3) Sudden liquidity crunch: Exclusivity to PDs in government issuance is expected to result in a rise in the secondary as well as when-issued market trading volumes. Under such a scenario, it is possible that the gross outstanding long positions of the PDs rise substantially. This would in turn increase the quantum of outflows on a gross basis. However, if on the date of issuance, the payments are netted off, it could result in lowering of the funding requirement by some margin. As a result, settlement of payment on net basis on the date of issue of auction security would partly allay the fears of a sudden liquidity crunch.
 
4) Cost of funding for standalone PDs: Another important issue is the cost of funding for standalone PDs vis-à-vis PDs that are essentially a department in a bank. Special liquidity support would be needed for the standalone PDs post issuance of auction securities.
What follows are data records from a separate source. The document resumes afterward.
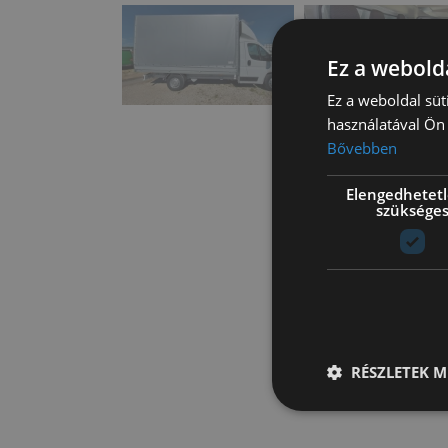
Ez a webolda
Ez a weboldal süt
használatával Ön 
Bővebben
Elengedhetet
szüksége
RÉSZLETEK M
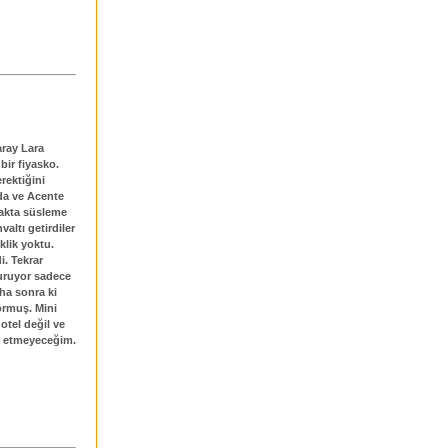
aray Lara
bir fiyasko.
rektiğini
nda ve Acente
atakta süsleme
altı getirdiler
klik yoktu.
i. Tekrar
duruyor sadece
aha sonra ki
ormuş. Mini
 otel değil ve
e etmeyeceğim.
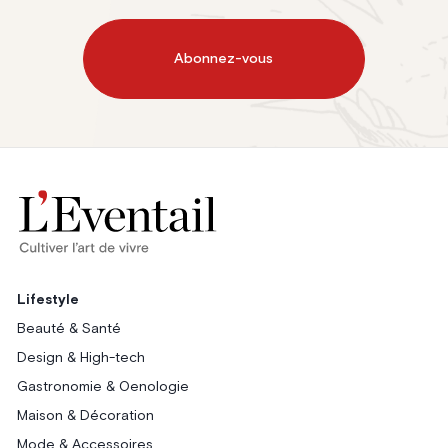
Abonnez-vous
Lifestyle
Beauté & Santé
Design & High-tech
Gastronomie & Oenologie
Maison & Décoration
Mode & Accessoires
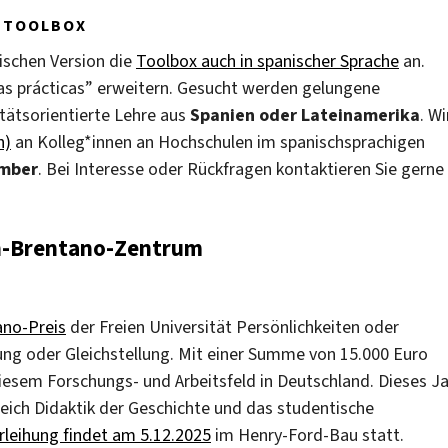
 TOOLBOX
ischen Version die
Toolbox auch in spanischer Sprache
an.
nas prácticas” erweitern. Gesucht werden gelungene
itätsorientierte Lehre aus
Spanien oder Lateinamerika
. Wi
h)
an Kolleg*innen an Hochschulen im spanischsprachigen
ember
. Bei Interesse oder Rückfragen kontaktieren Sie gerne
n-Brentano-Zentrum
ano-Preis
der Freien Universität Persönlichkeiten oder
ung oder Gleichstellung. Mit einer Summe von 15.000 Euro
diesem Forschungs- und Arbeitsfeld in Deutschland. Dieses J
reich Didaktik der Geschichte und das studentische
rleihung findet am 5.12.2025
im Henry-Ford-Bau statt.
The additional liquidity support to standalone PDs could be in form of a special repo dealing only with the latest auction stock, that too for a limited period.
 
Conclusion
The slow development of the when-issued market has only reinstated the need for providing exclusivity to the primary dealers in government issuances through the primary market. This is obviously going to require changing the underlying mindset of participants and the initial fears over exclusivity; and the task is definitely going to be very daunting.
 
Nonetheless, we feel that a gradual approach towards the introduction of exclusivity is only going to aid the widening and deepening of the government securities market in India. A vibrant government securities market in turn would aid the development of other fixed income markets such as corporate bonds and swaps.